Protesters on October 18th, called school officials to reexamine the tolerance policy, which they report can be unfair to racially targeted and underrepresented groups. During the walkout on Friday, Noah Anderson, son of Marlon Anderson and President of the West Black Student Union, explained that there is a “big difference between a slur and a statement.” He argued that, “A slur is directed towards someone to be derogatory. What my father did was he told, he took a teaching moment as an African-American male to a younger African-American male why he shouldn’t use the word and why not to refer to himself that way.”
For many the walkout was an act of rebellion against a specific wrongdoing, but for the West Black Student Union, the walkout is the beginning of an effort to make the community more inclusive. “There has been tension in the MMSD for a while, and my dad [Marlon Anderson] just had to be a sacrifice for it.
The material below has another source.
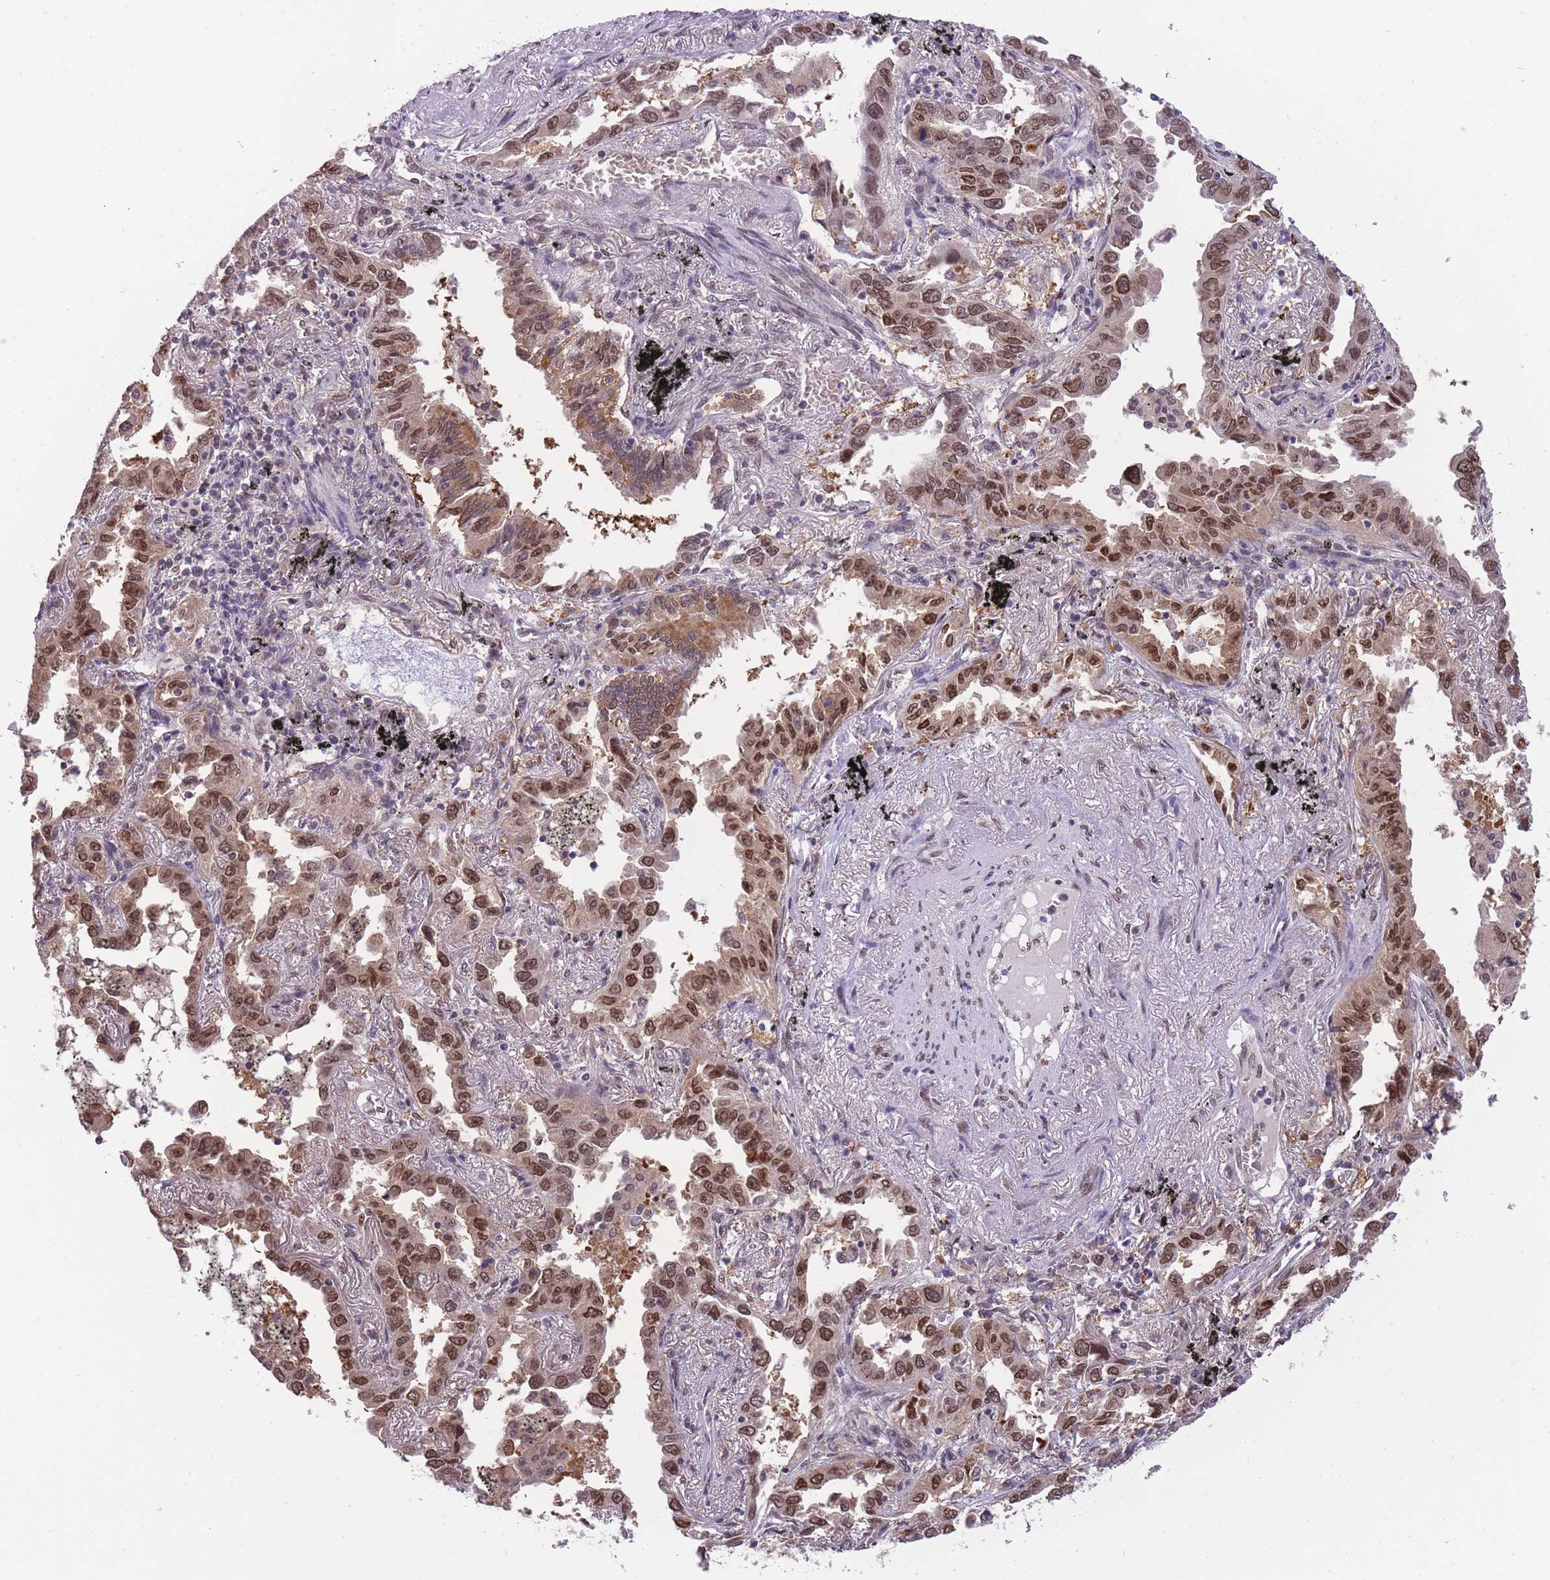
{"staining": {"intensity": "moderate", "quantity": ">75%", "location": "nuclear"}, "tissue": "lung cancer", "cell_type": "Tumor cells", "image_type": "cancer", "snomed": [{"axis": "morphology", "description": "Adenocarcinoma, NOS"}, {"axis": "topography", "description": "Lung"}], "caption": "There is medium levels of moderate nuclear positivity in tumor cells of lung adenocarcinoma, as demonstrated by immunohistochemical staining (brown color).", "gene": "CDIP1", "patient": {"sex": "male", "age": 67}}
We’re going to get it fixed – especially with all of the support we see today,” Noah reports.
Claudia Mena, a West High School student and one of the organizers of the protest, explained that the purpose of the walkout was not simply to get Anderson’s job back. “We’ve seen a lot of racism not just at West, but all around Madison. And so this is really starting to say that racism needs to end in Madison.”
In addition to being a catalyst for change, the protests got Marlon Anderson his job back. On Friday, October 18th, MMSD Superintendent responded to the protests with the statement thanking the West High protesters, “I want to thank our students for coming today and for engaging in a conversation with us. We support [our] students when they disagree with us and challenge us to do better.” She continues, “The use of racial slurs will not be tolerated when said by anyone in any school setting; no matter the circumstances.”
Since, Superintendent has rescinded the decision of Anderson’s termination. He will be placed on paid administrative leave and his transition plan back into West is being negotiated.